--- Material to process ---

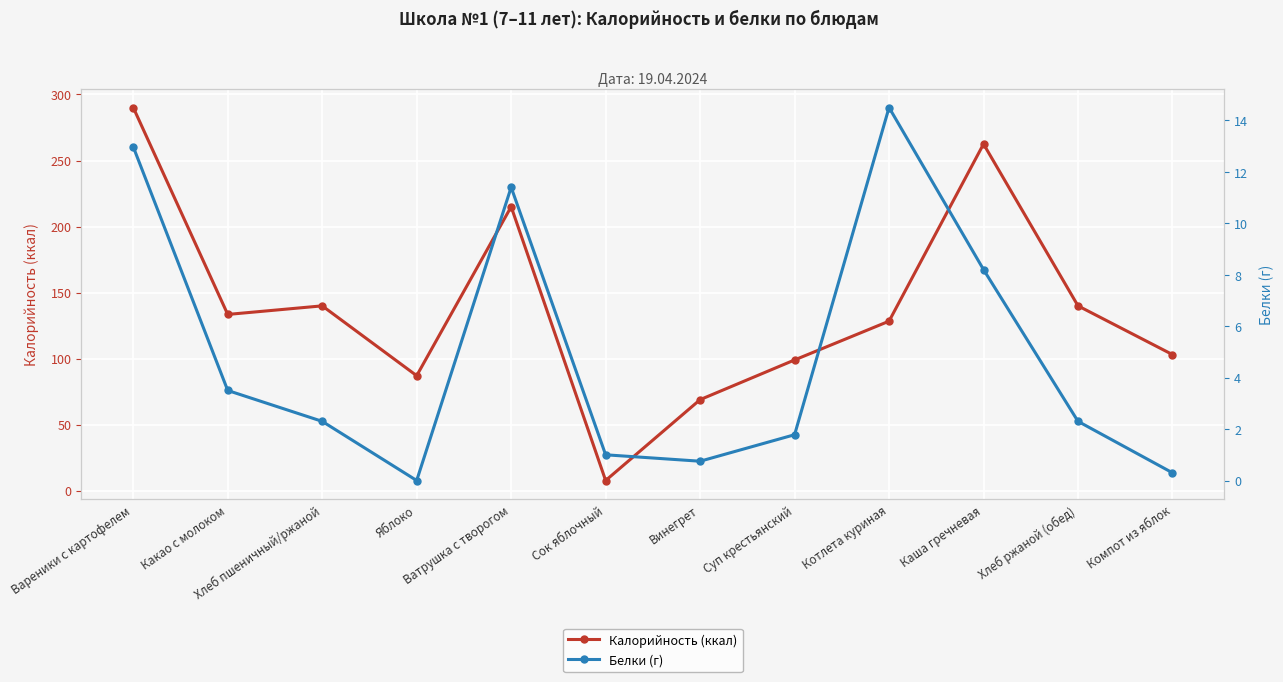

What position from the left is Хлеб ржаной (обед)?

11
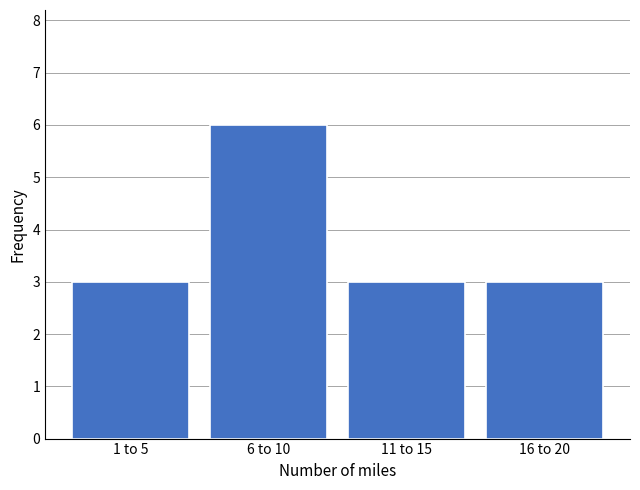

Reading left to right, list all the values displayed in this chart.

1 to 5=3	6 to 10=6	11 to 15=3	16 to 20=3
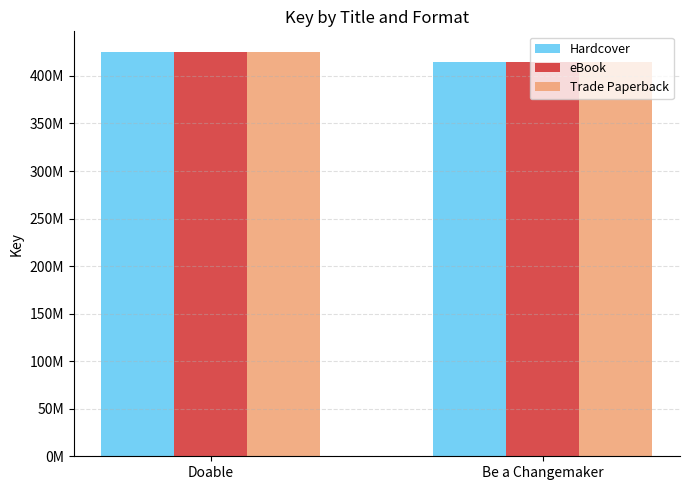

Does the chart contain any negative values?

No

---

Assignment: Please copy out every line of the records above word for word, leaving out the pictures.

Result:
What position from the left is Хлеб ржаной (обед)?

11

Reading left to right, list all the values displayed in this chart.

1 to 5=3	6 to 10=6	11 to 15=3	16 to 20=3

Does the chart contain any negative values?

No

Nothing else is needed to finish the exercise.